Nearly 100,000 Yemeni children are at risk of death and more than half a million are suffering from acute malnutrition as the world’s largest humanitarian crisis grinds on for nearly six years with no end in sight, international humanitarian organizations and UN agencies warn.
Lise Grande, the UN Humanitarian Coordinator for Yemen, says Yemen is on the brink of a catastrophic food security crisis.
“If the war doesn’t end now, we are nearing an irreversible situation and risk losing an entire generation of Yemen’s young children,” Grande says.
Parts of southern Yemen are seeing their highest levels of acute malnutrition in children below five years old since the Yemeni war began in March of 2015, according to a recent UN report.
The report puts the number of children suffering from acute malnutrition this year at 587,573, which is an increase of around 10 per cent since the beginning of this year.
Humanitarian group Save the Children says it is deeply concerned for the children in the north of the country as well.
In some clinics where Save the Children works, the number of malnourished children who came for life saving treatment rose by 60 per cent between the end of last year and July 2020, the organization says.
‘A deadly combination of war and hunger’
Save the Children’s country Director for Yemen, Xavier Joubert, says the numbers released by the UN “should serve as a loud alarm bell.”
“The deadly combination of war and hunger is pushing thousands of children closer to starvation every day,” says Joubert.
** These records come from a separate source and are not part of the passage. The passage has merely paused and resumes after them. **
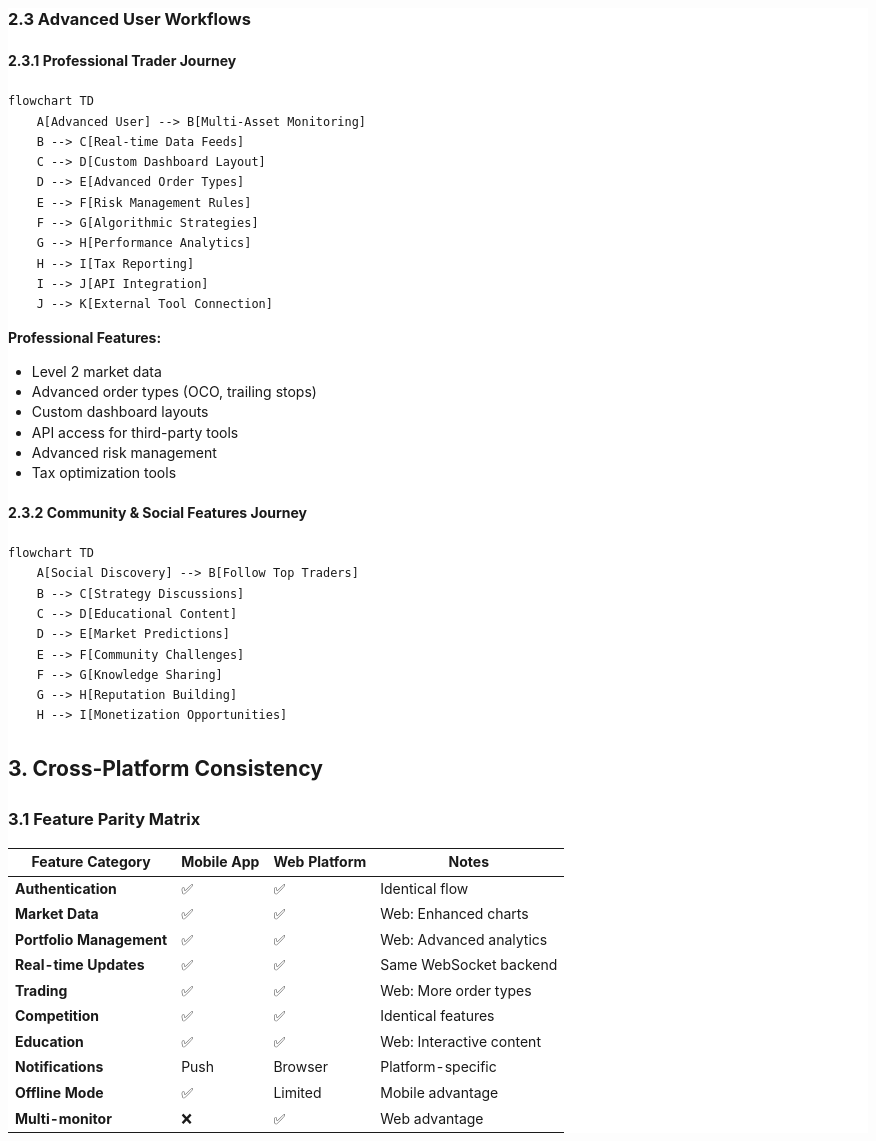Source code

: ### 2.3 Advanced User Workflows

#### 2.3.1 Professional Trader Journey
```mermaid
flowchart TD
    A[Advanced User] --> B[Multi-Asset Monitoring]
    B --> C[Real-time Data Feeds]
    C --> D[Custom Dashboard Layout]
    D --> E[Advanced Order Types]
    E --> F[Risk Management Rules]
    F --> G[Algorithmic Strategies]
    G --> H[Performance Analytics]
    H --> I[Tax Reporting]
    I --> J[API Integration]
    J --> K[External Tool Connection]
```

**Professional Features:**
- Level 2 market data
- Advanced order types (OCO, trailing stops)
- Custom dashboard layouts
- API access for third-party tools
- Advanced risk management
- Tax optimization tools

#### 2.3.2 Community & Social Features Journey
```mermaid
flowchart TD
    A[Social Discovery] --> B[Follow Top Traders]
    B --> C[Strategy Discussions]
    C --> D[Educational Content]
    D --> E[Market Predictions]
    E --> F[Community Challenges]
    F --> G[Knowledge Sharing]
    G --> H[Reputation Building]
    H --> I[Monetization Opportunities]
```

## 3. Cross-Platform Consistency

### 3.1 Feature Parity Matrix

| Feature Category | Mobile App | Web Platform | Notes |
|------------------|------------|--------------|-------|
| **Authentication** | ✅ | ✅ | Identical flow |
| **Market Data** | ✅ | ✅ | Web: Enhanced charts |
| **Portfolio Management** | ✅ | ✅ | Web: Advanced analytics |
| **Real-time Updates** | ✅ | ✅ | Same WebSocket backend |
| **Trading** | ✅ | ✅ | Web: More order types |
| **Competition** | ✅ | ✅ | Identical features |
| **Education** | ✅ | ✅ | Web: Interactive content |
| **Notifications** | Push | Browser | Platform-specific |
| **Offline Mode** | ✅ | Limited | Mobile advantage |
| **Multi-monitor** | ❌ | ✅ | Web advantage |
“Children in Yemen have become collateral damage in a war that has raged for more than five years. It is horrific to think that, in just half the country, almost 100,000 children under five are on the brink of starvation – malnourished to the point their lives are on the line.”
The already dire situation in Yemen is also being fuelled by a deadly combination of the raging COVID-19 pandemic and increased food prices, humanitarian agencies say.
Food prices have skyrocketed 140 per cent above pre-war levels, according to UN estimates.
In addition, humanitarian aid programs in Yemen are woefully underfunded, aid agencies warn.
As of mid-October, only $1.4 billion US of the $3.2 billion US needed for the humanitarian response plan in 2020 has been received, UN officials say.